• Exercise: Please copy out every line in the records below that includes the word "WriteEnable".

• Machine-readable hardware designs:
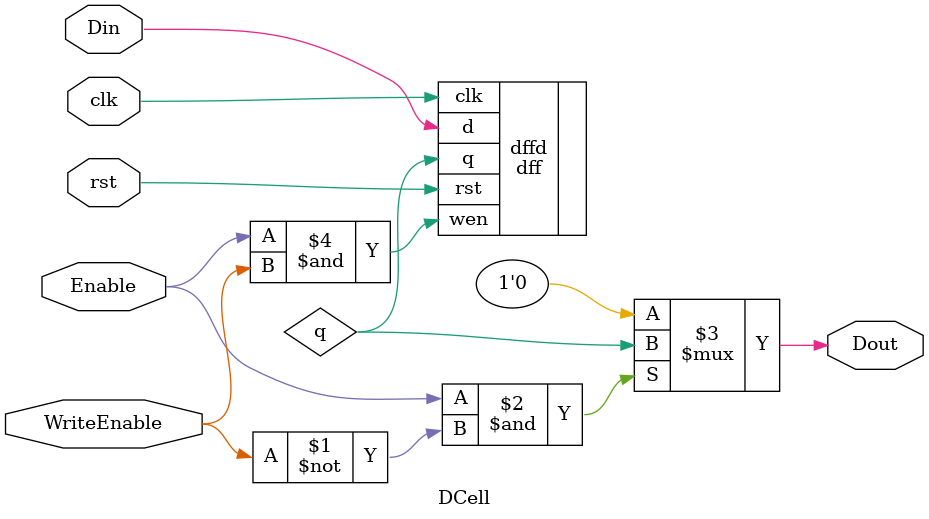
<source format=v>

module DataArray(input clk, input rst, input [15:0] DataIn, input Write, input [127:0] BlockEnable, input [7:0] WordEnable, output [15:0] DataOut);
	Block blk[127:0]( .clk(clk), .rst(rst), .Din(DataIn), .WriteEnable(Write), .Enable(BlockEnable), .WordEnable(WordEnable), .Dout(DataOut));
endmodule

//64 byte (8 word) cache block
module Block( input clk,  input rst, input [15:0] Din, input WriteEnable, input Enable, input [7:0] WordEnable, output [15:0] Dout);
	wire [7:0] WordEnable_real;
	assign WordEnable_real = {8{Enable}} & WordEnable; //Only for the enabled cache block, you enable the specific word
	DWord dw[7:0]( .clk(clk), .rst(rst), .Din(Din), .WriteEnable(WriteEnable), .Enable(WordEnable_real), .Dout(Dout));
endmodule


//Each word has 16 bits
module DWord( input clk,  input rst, input [15:0] Din, input WriteEnable, input Enable, output [15:0] Dout);
	DCell dc[15:0]( .clk(clk), .rst(rst), .Din(Din[15:0]), .WriteEnable(WriteEnable), .Enable(Enable), .Dout(Dout[15:0]));
endmodule


module DCell( input clk,  input rst, input Din, input WriteEnable, input Enable, output Dout);
	wire q;
	assign Dout = (Enable & ~WriteEnable) ? q:1'b0;
	dff dffd(.q(q), .d(Din), .wen(Enable & WriteEnable), .clk(clk), .rst(rst));
endmodule


</source>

• Output for this exercise:
	Block blk[127:0]( .clk(clk), .rst(rst), .Din(DataIn), .WriteEnable(Write), .Enable(BlockEnable), .WordEnable(WordEnable), .Dout(DataOut));
module Block( input clk,  input rst, input [15:0] Din, input WriteEnable, input Enable, input [7:0] WordEnable, output [15:0] Dout);
	DWord dw[7:0]( .clk(clk), .rst(rst), .Din(Din), .WriteEnable(WriteEnable), .Enable(WordEnable_real), .Dout(Dout));
module DWord( input clk,  input rst, input [15:0] Din, input WriteEnable, input Enable, output [15:0] Dout);
	DCell dc[15:0]( .clk(clk), .rst(rst), .Din(Din[15:0]), .WriteEnable(WriteEnable), .Enable(Enable), .Dout(Dout[15:0]));
module DCell( input clk,  input rst, input Din, input WriteEnable, input Enable, output Dout);
	assign Dout = (Enable & ~WriteEnable) ? q:1'b0;
	dff dffd(.q(q), .d(Din), .wen(Enable & WriteEnable), .clk(clk), .rst(rst));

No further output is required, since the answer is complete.